When people taking AbbVie’s five-drug combination therapy to treat hepatitis C virus (HCV) reduced their dose of ribavirin because of side effects, there was no reduction in their likelihood of achieving a sustained virologic response (SVR, considered a cure), aidsmap reports. AbbVie representatives presented a new analysis of their Phase II AVIATOR study at the 7th International AIDS Society Conference on HIV Pathogenesis, Treatment and Prevention (IAS 2013) in Kuala Lumpur.

The AVIATOR study, presented at the International Liver Congress (EASL 2013) earlier in the year, showed SVR rates of 96 percent among treatment-naive study participants and 93 percent among prior null responders to treatment (in other words, among those who previously tried treatment but weren’t cured). This new analysis of that study took a look at a subset of 247 study participants with genotype 1 of hep C who did not have cirrhosis, including 159 who were treatment naive and 88 who were prior null responders. These participants took either 100 or 150 milligrams of the protease inhibitor ABT-450 boosted with ritonavir once a day, 25 mg of the NS5A inhibitor ABT-267 once a day, 400 mg of the non-nucleoside polymerase inhibitor ABT-333 twice a day and 1,000 to 1,200 mg weight-based ribavirin once a day for either 12 or 24 weeks.
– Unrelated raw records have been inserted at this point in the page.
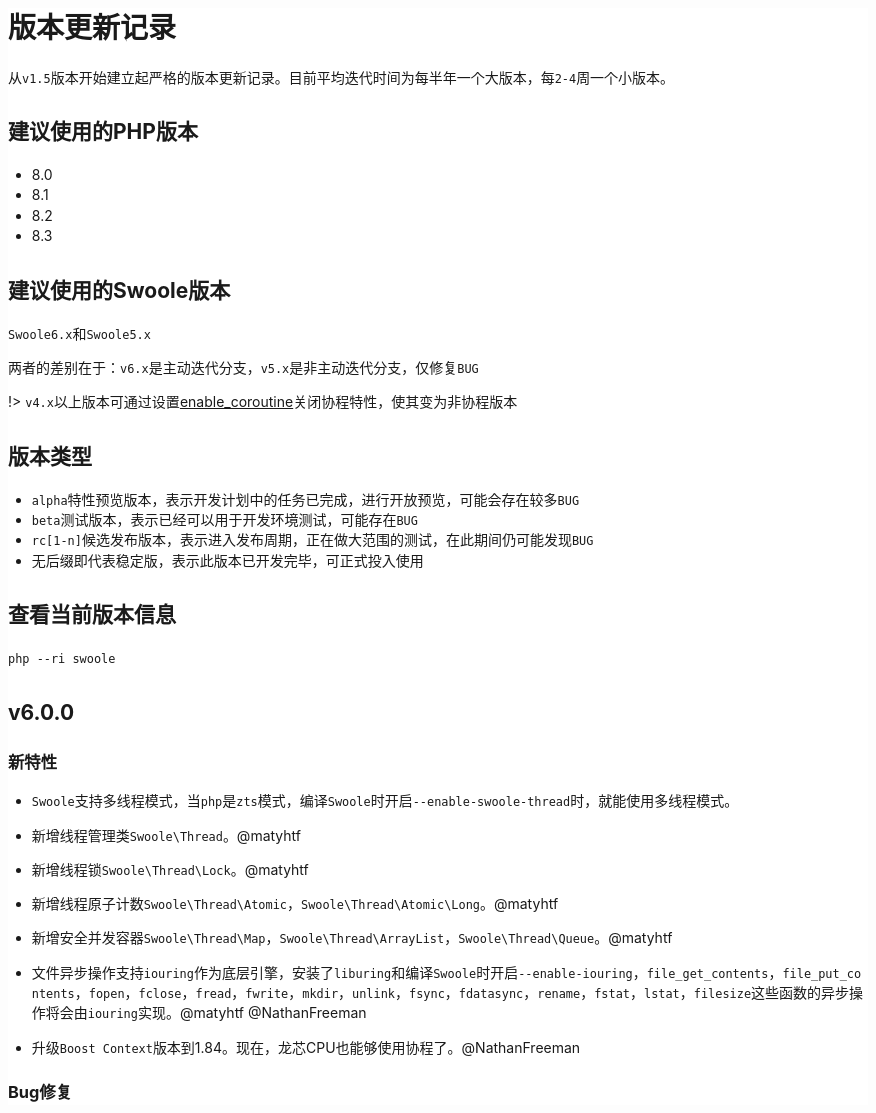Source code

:# 版本更新记录

从`v1.5`版本开始建立起严格的版本更新记录。目前平均迭代时间为每半年一个大版本，每`2-4`周一个小版本。

## 建议使用的PHP版本

* 8.0
* 8.1
* 8.2
* 8.3

## 建议使用的Swoole版本
`Swoole6.x`和`Swoole5.x`

两者的差别在于：`v6.x`是主动迭代分支，`v5.x`是非主动迭代分支，仅修复`BUG`

!> `v4.x`以上版本可通过设置[enable_coroutine](/server/setting?id=enable_coroutine)关闭协程特性，使其变为非协程版本

## 版本类型

* `alpha`特性预览版本，表示开发计划中的任务已完成，进行开放预览，可能会存在较多`BUG`
* `beta`测试版本，表示已经可以用于开发环境测试，可能存在`BUG`
* `rc[1-n]`候选发布版本，表示进入发布周期，正在做大范围的测试，在此期间仍可能发现`BUG`
* 无后缀即代表稳定版，表示此版本已开发完毕，可正式投入使用

## 查看当前版本信息

```shell
php --ri swoole
```

## v6.0.0

### 新特性

- `Swoole`支持多线程模式，当`php`是`zts`模式，编译`Swoole`时开启`--enable-swoole-thread`时，就能使用多线程模式。

- 新增线程管理类`Swoole\Thread`。@matyhtf

- 新增线程锁`Swoole\Thread\Lock`。@matyhtf

- 新增线程原子计数`Swoole\Thread\Atomic`，`Swoole\Thread\Atomic\Long`。@matyhtf

- 新增安全并发容器`Swoole\Thread\Map`，`Swoole\Thread\ArrayList`，`Swoole\Thread\Queue`。@matyhtf

- 文件异步操作支持`iouring`作为底层引擎，安装了`liburing`和编译`Swoole`时开启`--enable-iouring`，`file_get_contents`，`file_put_contents`，`fopen`，`fclose`，`fread`，`fwrite`，`mkdir`，`unlink`，`fsync`，`fdatasync`，`rename`，`fstat`，`lstat`，`filesize`这些函数的异步操作将会由`iouring`实现。@matyhtf @NathanFreeman
- 升级`Boost Context`版本到1.84。现在，龙芯CPU也能够使用协程了。@NathanFreeman

### Bug修复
The treatment regimen proved safe and well tolerated on the whole. Four of the participants (1.6 percent) stopped treatment because of adverse effects. Sixteen (6.5 percent) experienced a drop in hemoglobin, indicating moderate anemia, and one person (0.4 percent) saw a drop that indicated severe anemia.

Twenty-four participants (10 percent) reduced their ribavirin dose as a consequence of toxicity, with not much difference between the 12- or 24-week arms of the study. Those who were taking hep C therapy for the first time were more likely to reduce the ribavirin dose and to do so earlier in the trials. In addition to the 14 people who reduced their dose because of anemia, about two or three participants out of each of the following categories of side effects consequently reduced their ribavirin dose: fatigue, raised creatinine, diarrhea, dizziness, shortness of breath and itching.

The SVR rate 24 weeks after completing therapy for those who reduced their ribavirin dose was 100 percent, compared with 92 percent for treatment-naive participants and 94 percent for null responders who kept at the full dose.